Now we are seeing some jobs that are skipped because they missed too many triggers:
root@tools-k8s-control-2:/etc/kubernetes# kubectl logs --as-group=system:masters --as=admin -n kube-system -l component=kube-controller-manager --tail 1000 | grep -i cron ... E0511 23:33:09.914018 1 cronjob_controller.go:269] Cannot determine if tool-jarbot-ii/wpnsb500r needs to be started: too many missed start time (> 100). Set or decrease .spec.startingDeadlineSeconds or check clock skew ...
Looking...
Lowering priority from UBN! to High. We have more investigation to do, but there are at least some jobs being scheduled and run now. The once per minute test job I setup in T308189#7922708 started firing at 2022-05-11 23:29:11 UTC and has continued since with a few missed intervals.
For the cronjobs that don't get started due to the "too many missed start time" error, following
https://kubernetes.io/docs/concepts/workloads/controllers/cron-jobs/#cron-job-limitations
you have to add .spec.startingDeadlineSeconds: 15 to the cronjob definition (anything above 10).
I have been using kubectl logs --as-group=system:masters --as=admin -n kube-system -l component=kube-controller-manager -f | grep -i cron | grep -v 'type="Normal"' to look for tools that are having issues.

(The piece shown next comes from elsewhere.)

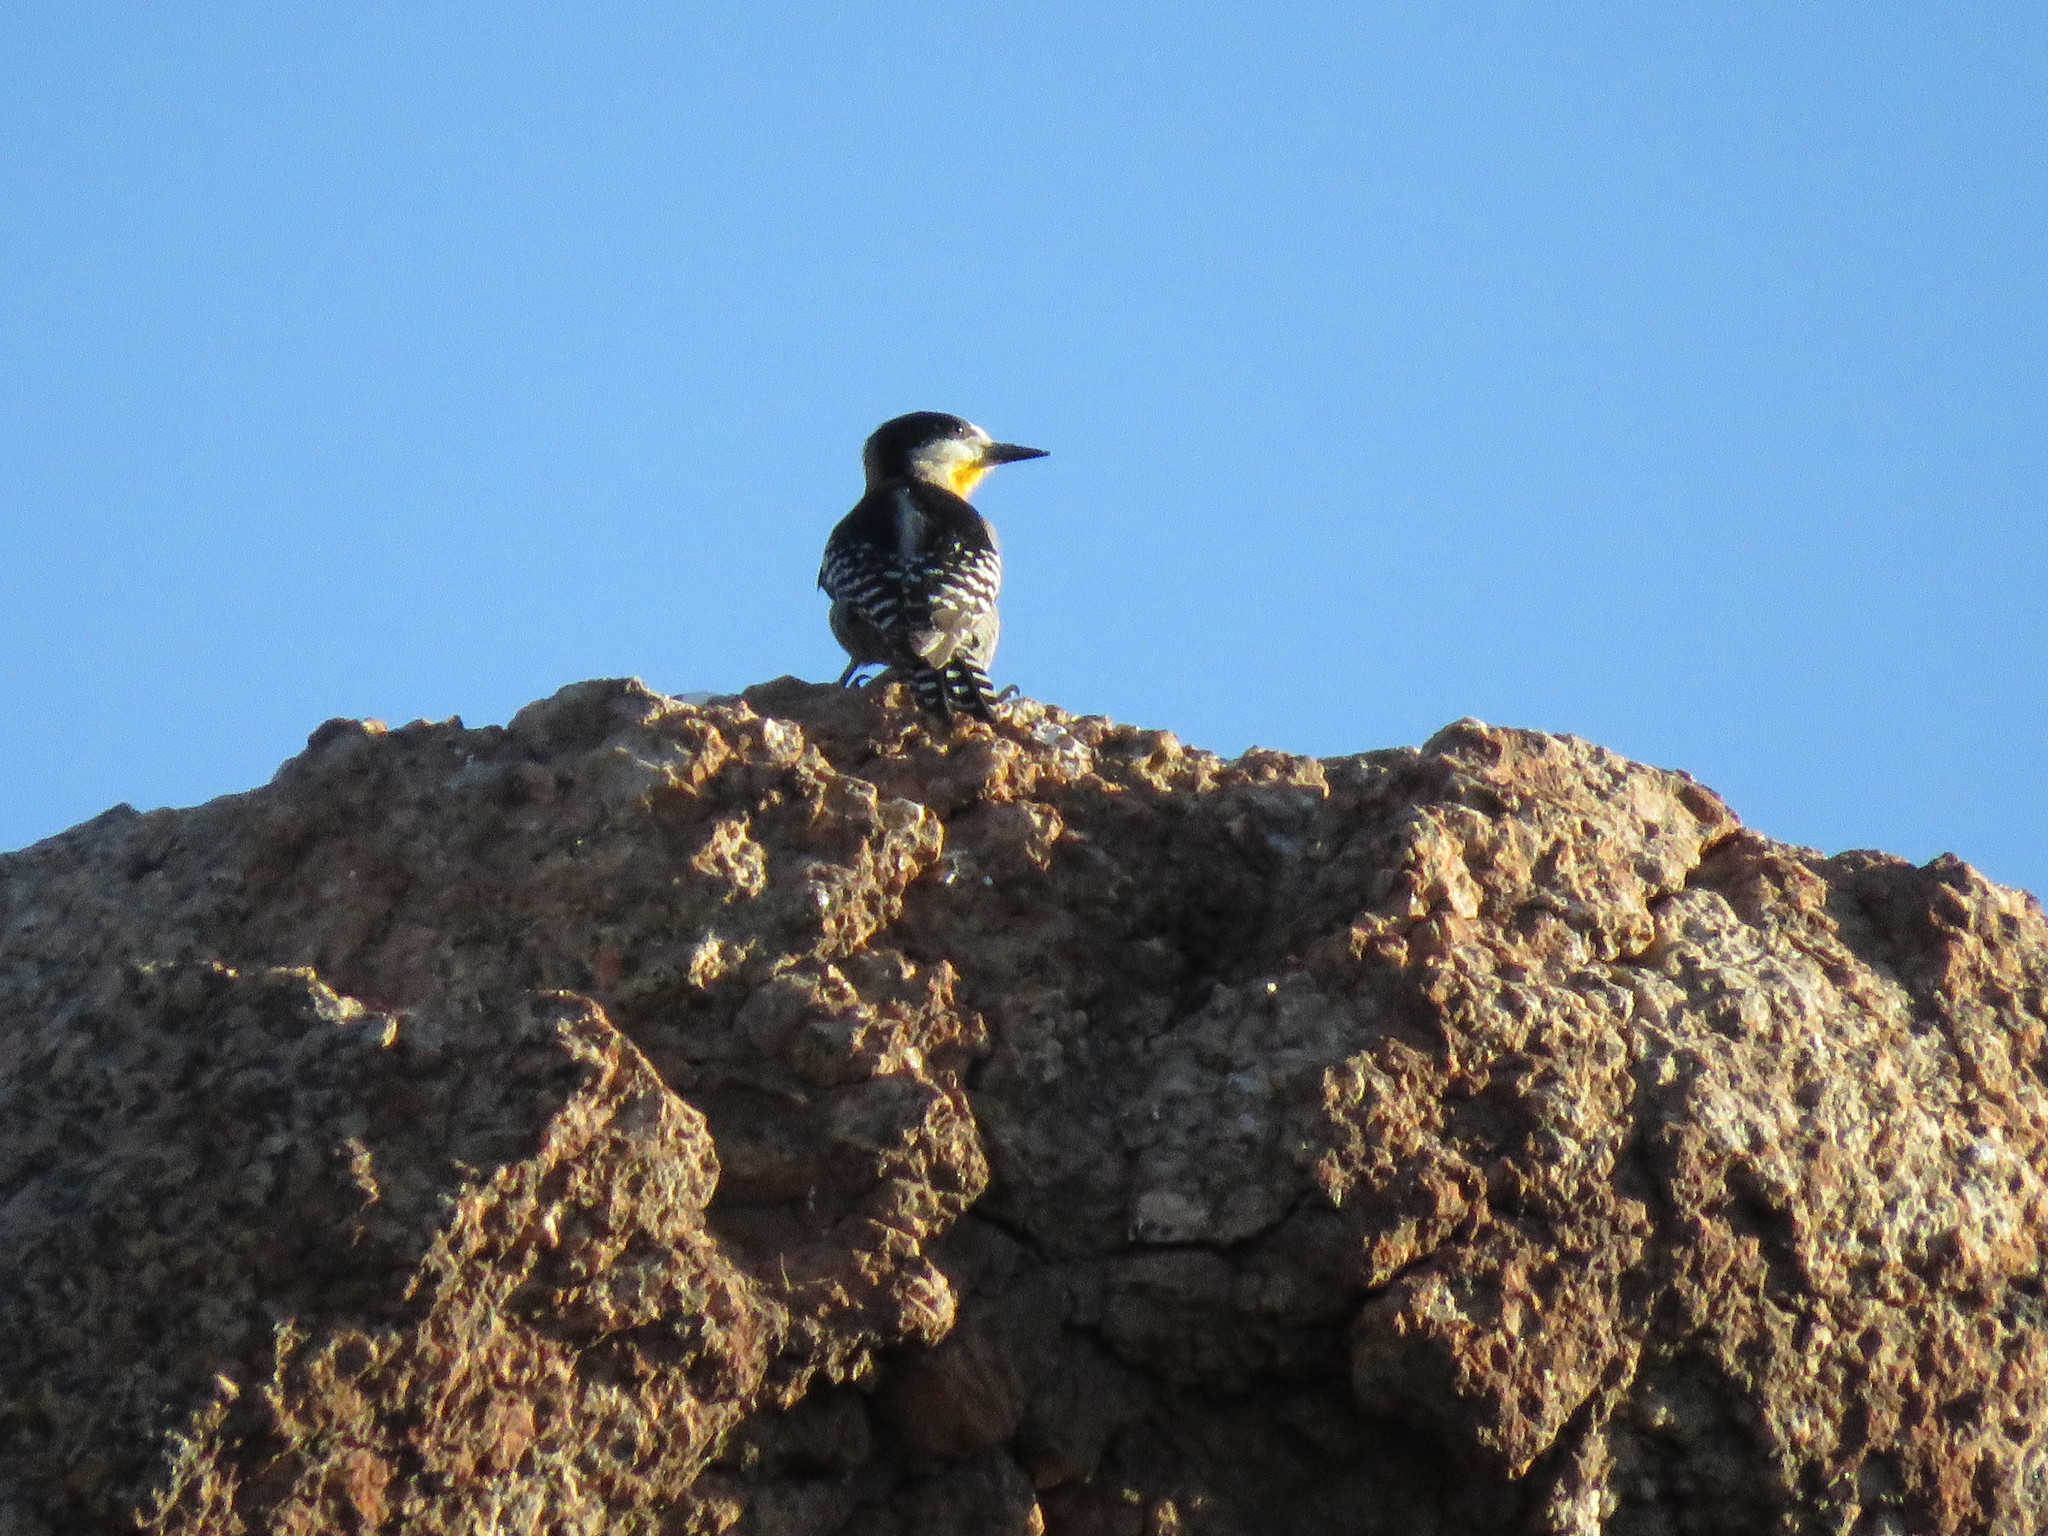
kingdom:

Follow up suggestion: WMCS should have an icinga alert or other paging watch on kubernetes cronjobs now that we are advocating for folks to use them over grid engine crons.
Everything seems to be working again properly. I've filed some actionables and marked those as subtasks, so closing this task.
Sorry for the disruption!
There's a new report about this at T308300: toolforge-jobs: Kubernetes scheduler overloaded at 00:00 each day causing missed jobs.